In that moment I felt we stepped onto a small piece of ground that was shared, where each of us moved over to make room for the other and where we understood each other in ways that surprised both of us. And where I was jarred by, well, his humanity. His personhood.

As our conversation continued it was clear: we disagree on quite a few points. He’s deeply anti-abortion; I’m urgently pro-choice. He voted for Donald Trump; I voted for Hillary Clinton. He’s really concerned about Benghazi; I’m really angry about ties to Russia and their influence on the election. I am deeply offended by Donald Trump’s easy talk of assaulting women; he regretfully says that’s just the way men are, and it’s not assault if it’s consensual.
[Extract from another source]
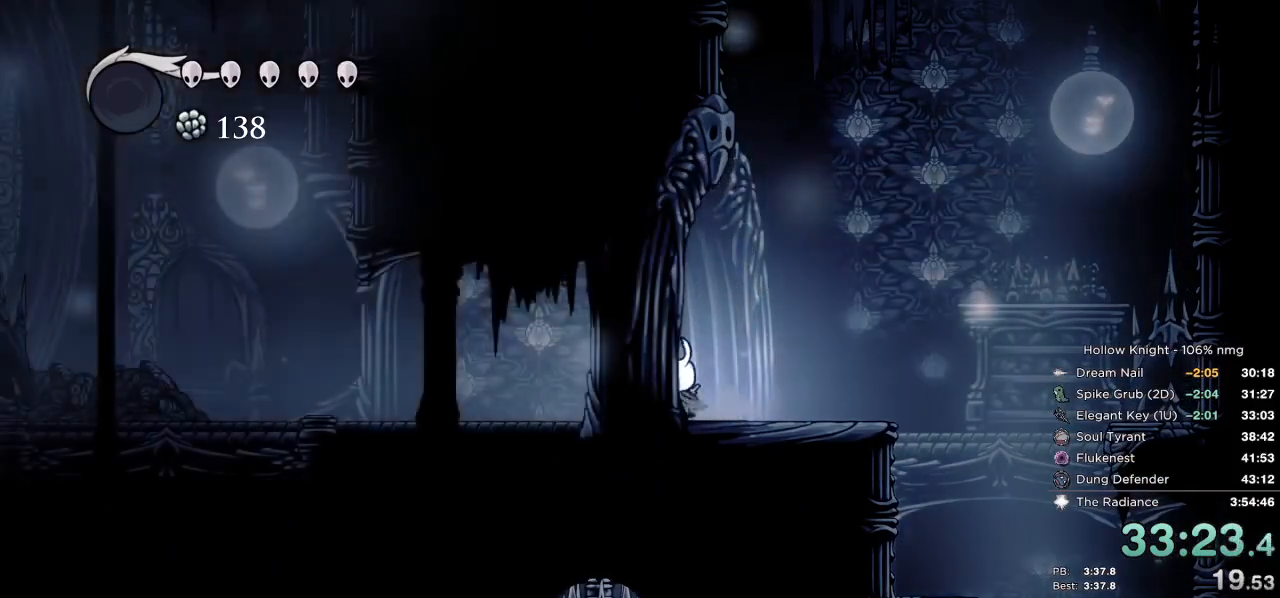
{"keys": ["left"], "events": [[133, "dash", "down"], [267, "dash", "up"]]}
He sees his decision to allow George Zimmerman to sell the gun that killed Trayvon Martin on his online platform just a matter of course — Zimmerman qualified to be a seller and that’s the end of the story; I am alarmed by pervasive systemic racism that has come to be represented by Trayvon Martin’s death. He’s obviously a huge pro-gun advocate; I hosted a conference last year to help train faith leaders to discuss gun violence with their congregations.
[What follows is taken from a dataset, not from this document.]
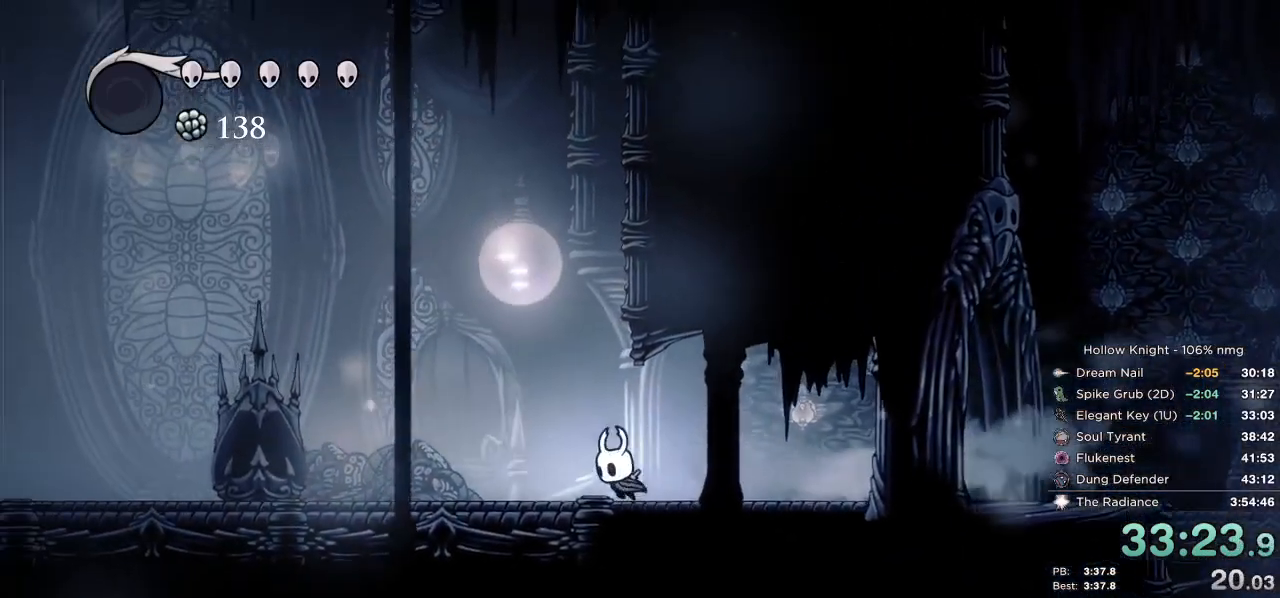
{"keys": ["left"], "events": [[100, "jump", "down"], [117, "jump", "up"], [150, "dash", "down"], [317, "dash", "up"]]}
Seriously, on almost every single issue, we do not agree.

But he listened to me. And I listened to him. And we landed in an easy alliance where we agreed to disagree and not to allow that disagreement to preclude friendship. It was the strangest feeling. I wonder if he felt the same.

“I’m coming to New York next week,” he said at the end of our conversation.

“Why don’t you come up and visit The Riverside Church?” I asked.

“Okay,” he said.

A few days later, Todd was in my office at The Riverside Church on the Upper West Side of Manhattan. We chatted about the weather, about how he’d missed his flight the day before and the party in Manhattan he’d attended the night before. I showed him the view of the Hudson out the tower windows, then I took him to see our worship space. He said, “It’s so beautiful,” and I was surprised.

As he was getting ready to leave he asked, “So, what’s next?”

I sat there, startled briefly by the unlikely situation in which we found ourselves. We couldn’t be more different. But Todd and I share at least one fundamental belief: nobody is the stereotype we believe they are.We do ourselves and our world a fundamental disservice when we won’t summon the courage to listen to each other and try as hard as we can to find the things we share, small as they may be.

Todd loves family, country and God. I do, too.

I think it’s critical for the future of society that we learn to listen to each other, even in our differences. Todd does, too. Both of us don’t know what’s next for this country or even for our conversation. But we definitely agreed: We have to keep talking.